A questão de saber se a atividade sexual entre pessoas do mesmo sexo é pecaminosa, como a Igreja da Inglaterra tradicionalmente ensina, é deixada em aberto. Só é abordado numa reflexão que reitera o ensinamento da Igreja de que o sexo está reservado ao casamento, mas reconhece que esta é uma perspectiva rara no século XXI.st século, observando que a maioria dos casais heterossexuais que se casam na igreja já vivem juntos ou têm filhos. O documento reconhece que muitos dos casais do mesmo sexo que usarão as novas liturgias de bênção têm um relacionamento sexual.

“Como a Igreja responde a esta realidade de uma forma que continua a encorajar a santidade ao manter a fidelidade e o compromisso junto com a intimidade sexual é outra área onde as convicções entre nós divergem, e onde é importante criar um espaço generoso para as consciências uns dos outros,” escrevem os bispos.

O documento enfatiza repetidamente que o clero terá total discrição sobre se usará os ritos, quais e em quais circunstâncias.

“Prevê-se que esses recursos possam ser usados ​​de forma flexível, antecipando assim não apenas as diversas situações pastorais que um pároco pode encontrar, mas também as diferentes convicções que o clero possa ter”, escrevem os bispos. “Alguns clérigos podem optar por usar todos os recursos para dedicar, agradecer e orar pela bênção de Deus sobre duas pessoas em um relacionamento de compromisso exclusivo. Outros podem querer apenas usar alguns dos recursos, por exemplo, para celebrar uma aliança de amizade ou agradecer por um relacionamento entre pessoas do mesmo sexo.

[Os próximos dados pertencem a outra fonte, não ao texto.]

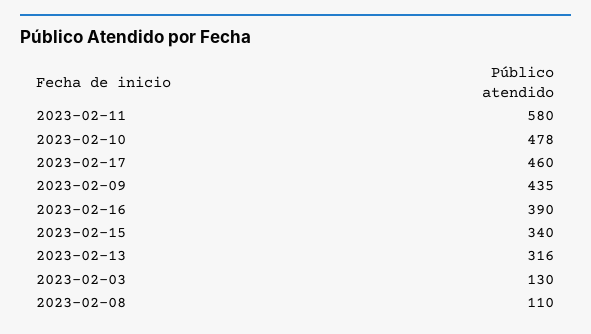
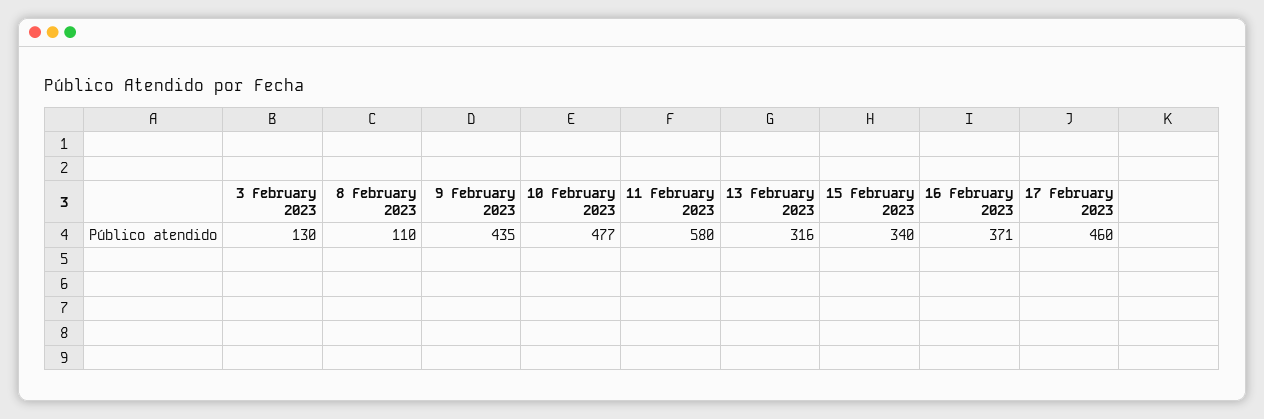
2023-02-10: 478 -> 477
2023-02-16: 390 -> 371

Outros ainda podem não querer usar nenhum dos recursos com base na consciência. Quando as orações forem elogiadas, os bispos respeitarão todo o clero, independentemente da posição que assumam em relação ao uso desses recursos”.

O arcebispo de Canterbury é o bispo sênior e um dos principais líderes da Igreja da Inglaterra e o chefe cerimonial da Comunhão Anglicana. Welby foi criticado por alguns bispos conservadores em outras províncias anglicanas por ser muito complacente com as igrejas que permitem o casamento entre pessoas do mesmo sexo, incluindo a Igreja Episcopal; alguns ameaçaram deixar a Comunhão com base nas ações de Welby, embora as políticas internas da Igreja da Inglaterra não tenham efeito em outras províncias anglicanas. As divisões sobre o casamento entre pessoas do mesmo sexo transbordaram no Conferência Lambeth 2022, ao qual os bispos de três províncias africanas se recusaram a comparecer.

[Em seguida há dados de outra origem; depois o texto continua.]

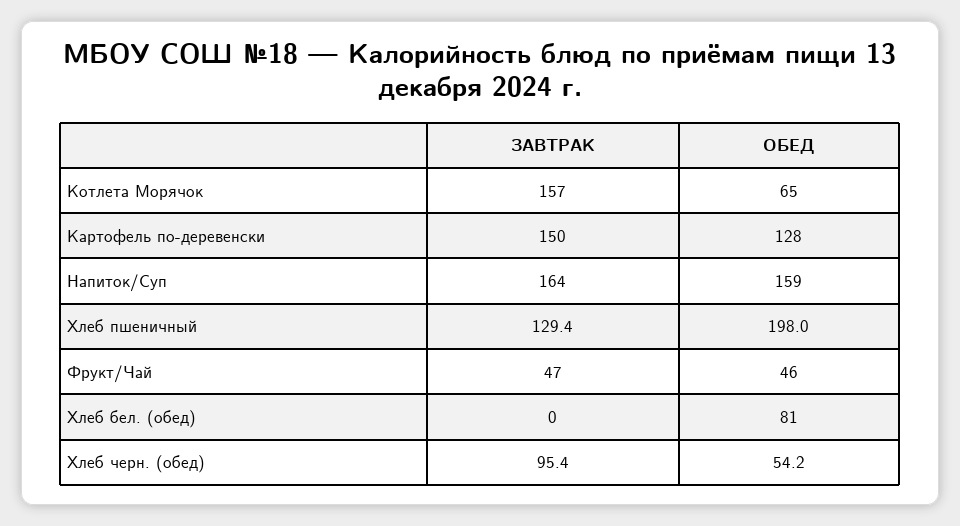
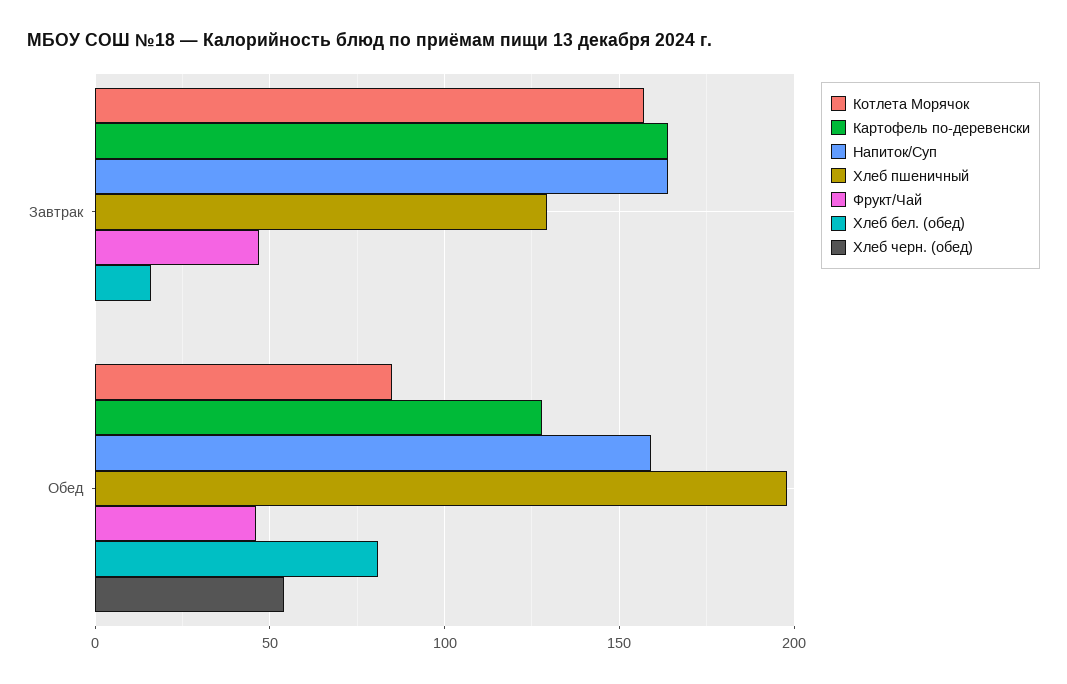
Котлета Морячок, ОБЕД: 65 -> 85
Картофель по-деревенски, ЗАВТРАК: 150 -> 165
Хлеб бел. (обед), ЗАВТРАК: 0 -> 15
Хлеб черн. (обед), ЗАВТРАК: 95.4 -> 0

Políticas e opiniões sobre o casamento entre pessoas do mesmo sexo variam amplamente na Comunhão Anglicana. As cerimônias de casamento são realizadas na Igreja Episcopal, na Igreja Episcopal Escocesa e na Igreja Episcopal Anglicana do Brasil. Bênçãos são oferecidas na Igreja Anglicana em Aotearoa, Nova Zelândia e Polinésia e na Igreja no País de Gales. O status de bênçãos e casamento é disputado na Igreja Anglicana do Canadá e na Igreja Anglicana da Austrália.